Content starts

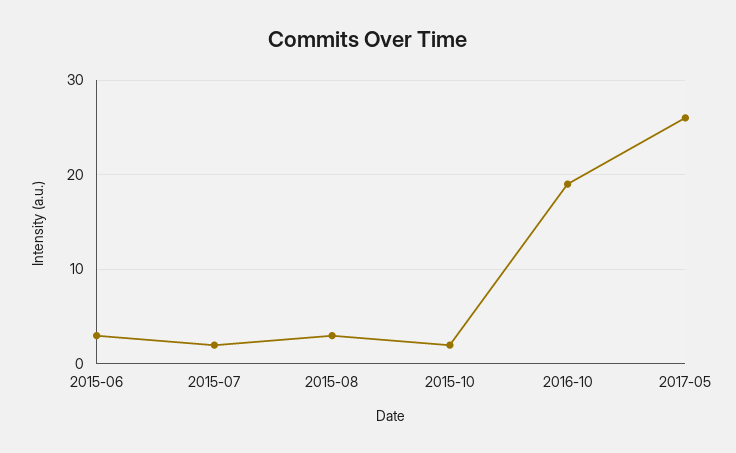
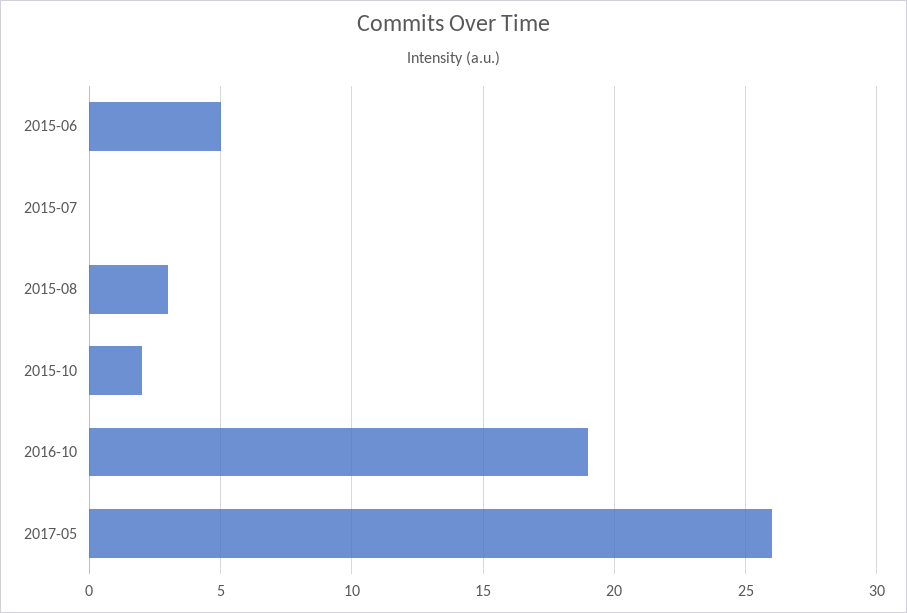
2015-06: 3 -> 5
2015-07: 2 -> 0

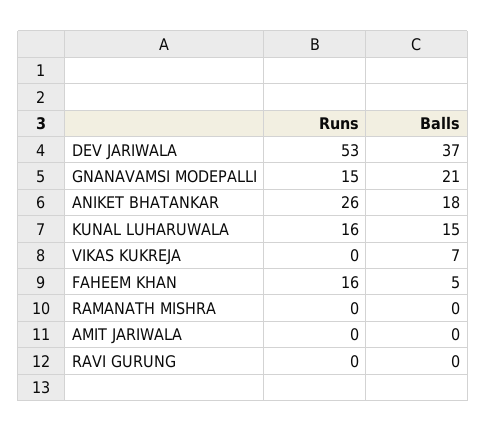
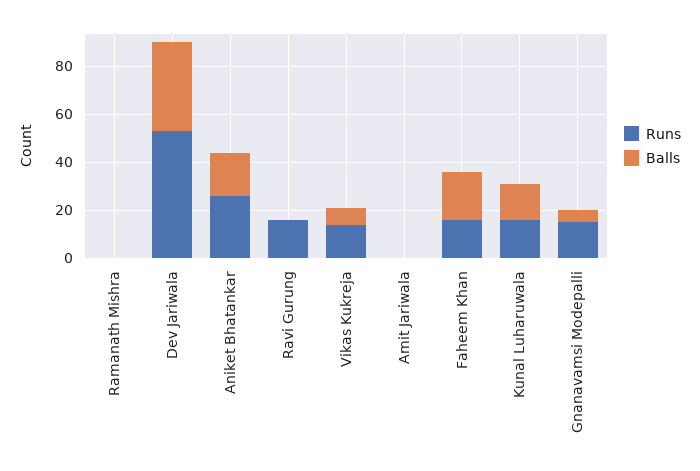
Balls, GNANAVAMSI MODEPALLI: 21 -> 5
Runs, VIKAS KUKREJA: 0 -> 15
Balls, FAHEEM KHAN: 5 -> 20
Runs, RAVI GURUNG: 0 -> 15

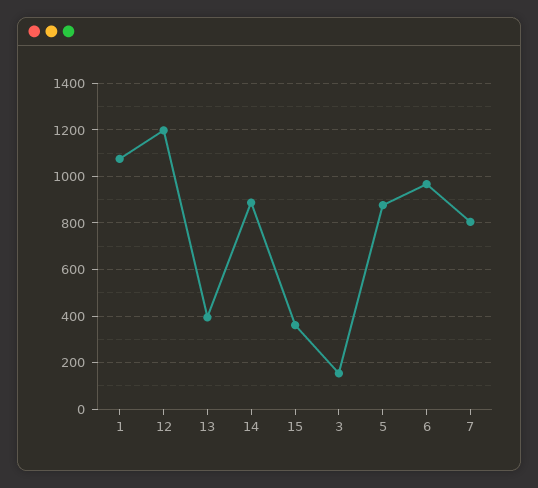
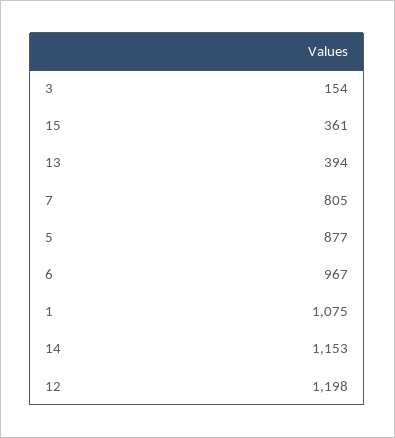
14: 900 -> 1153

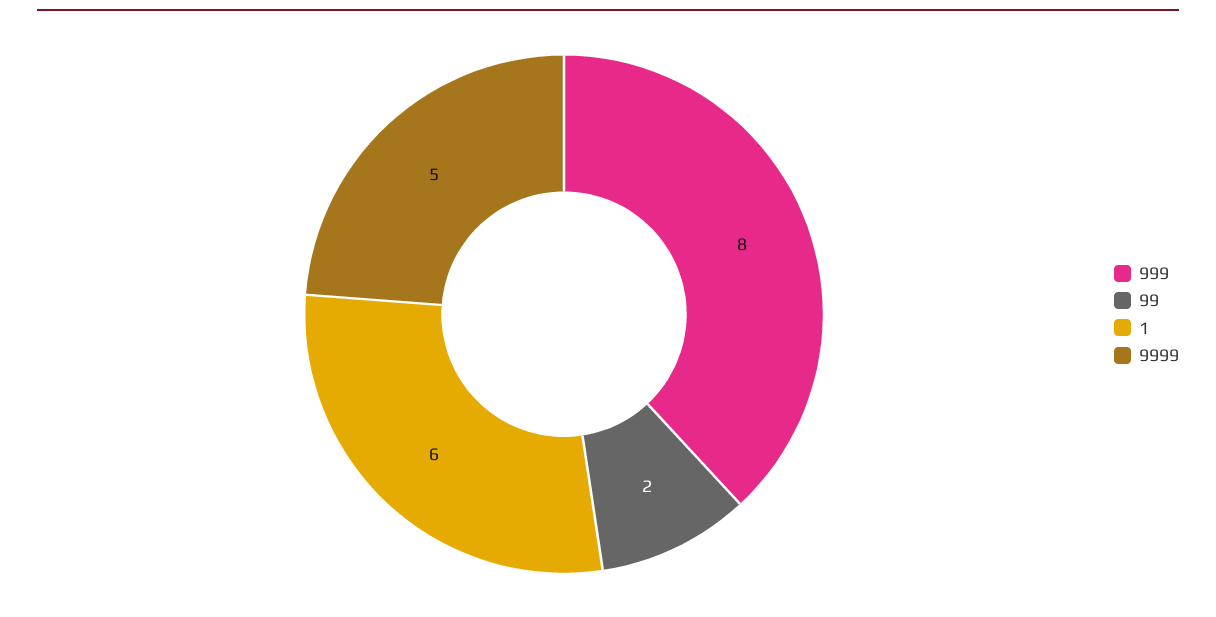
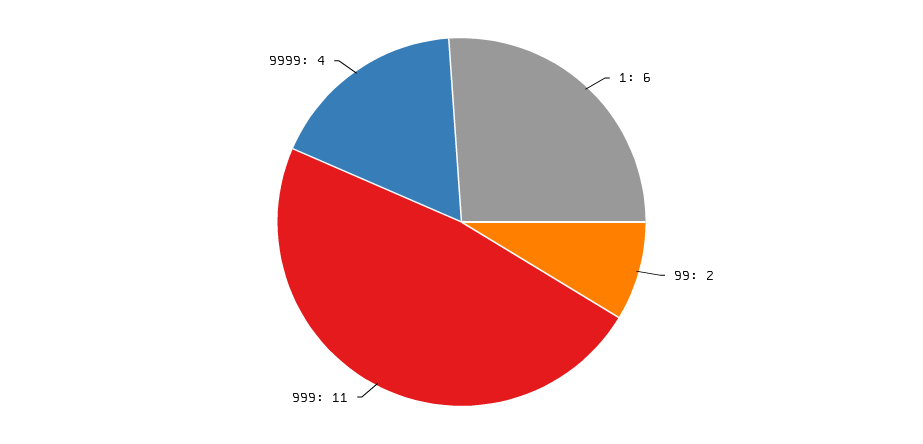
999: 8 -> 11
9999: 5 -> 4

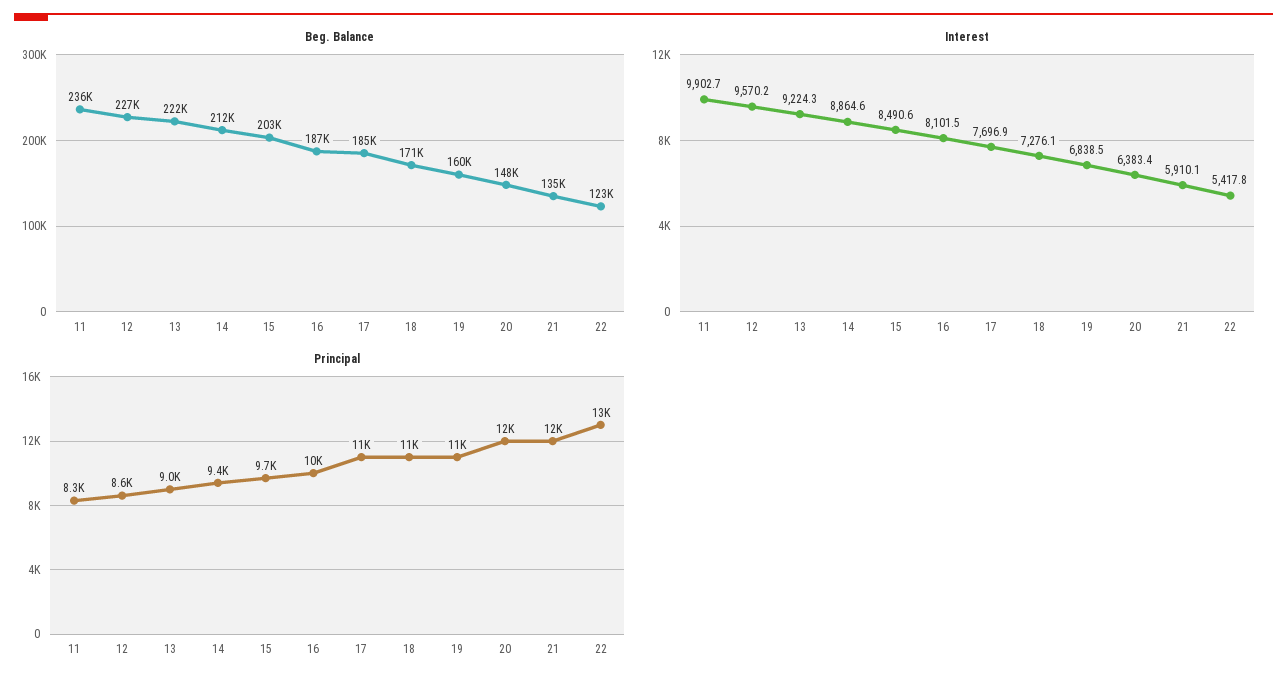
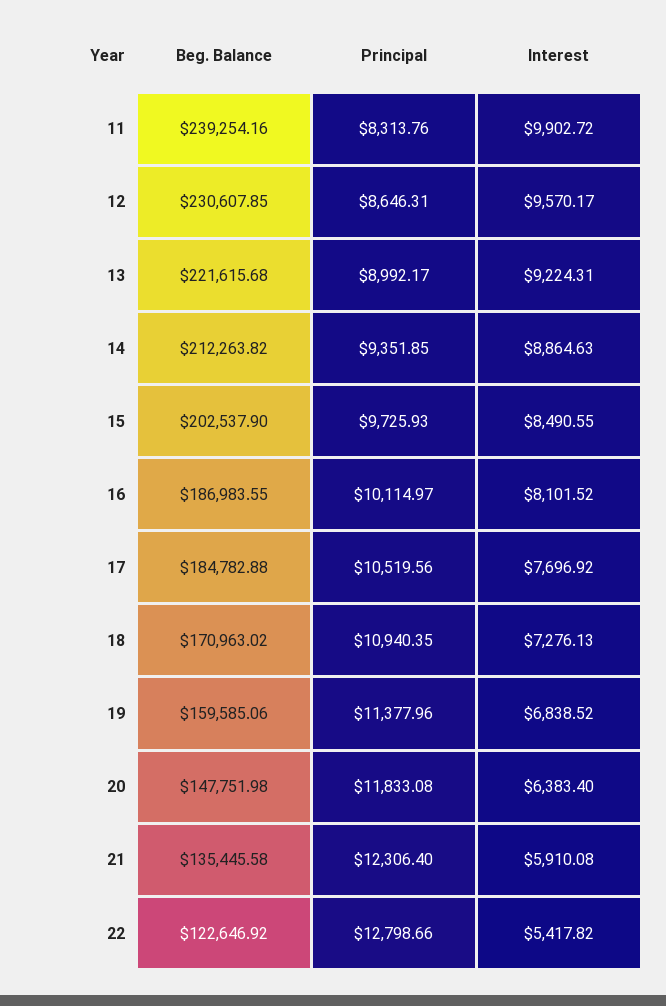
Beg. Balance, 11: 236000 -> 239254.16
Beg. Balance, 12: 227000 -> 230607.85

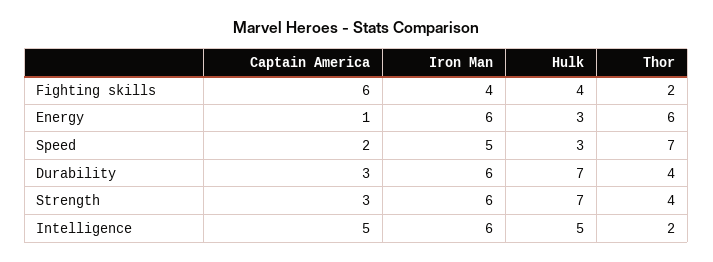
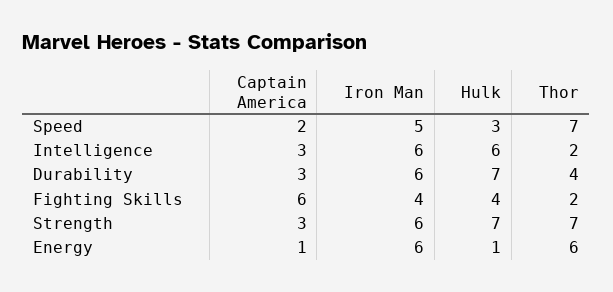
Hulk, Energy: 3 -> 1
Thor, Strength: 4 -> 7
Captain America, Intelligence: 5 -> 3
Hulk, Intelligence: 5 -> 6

Content ends

Work order »
From the listing above, collect every line that mentions the word "Intelligence".

Result for this exercise »
Captain America, Intelligence: 5 -> 3
Hulk, Intelligence: 5 -> 6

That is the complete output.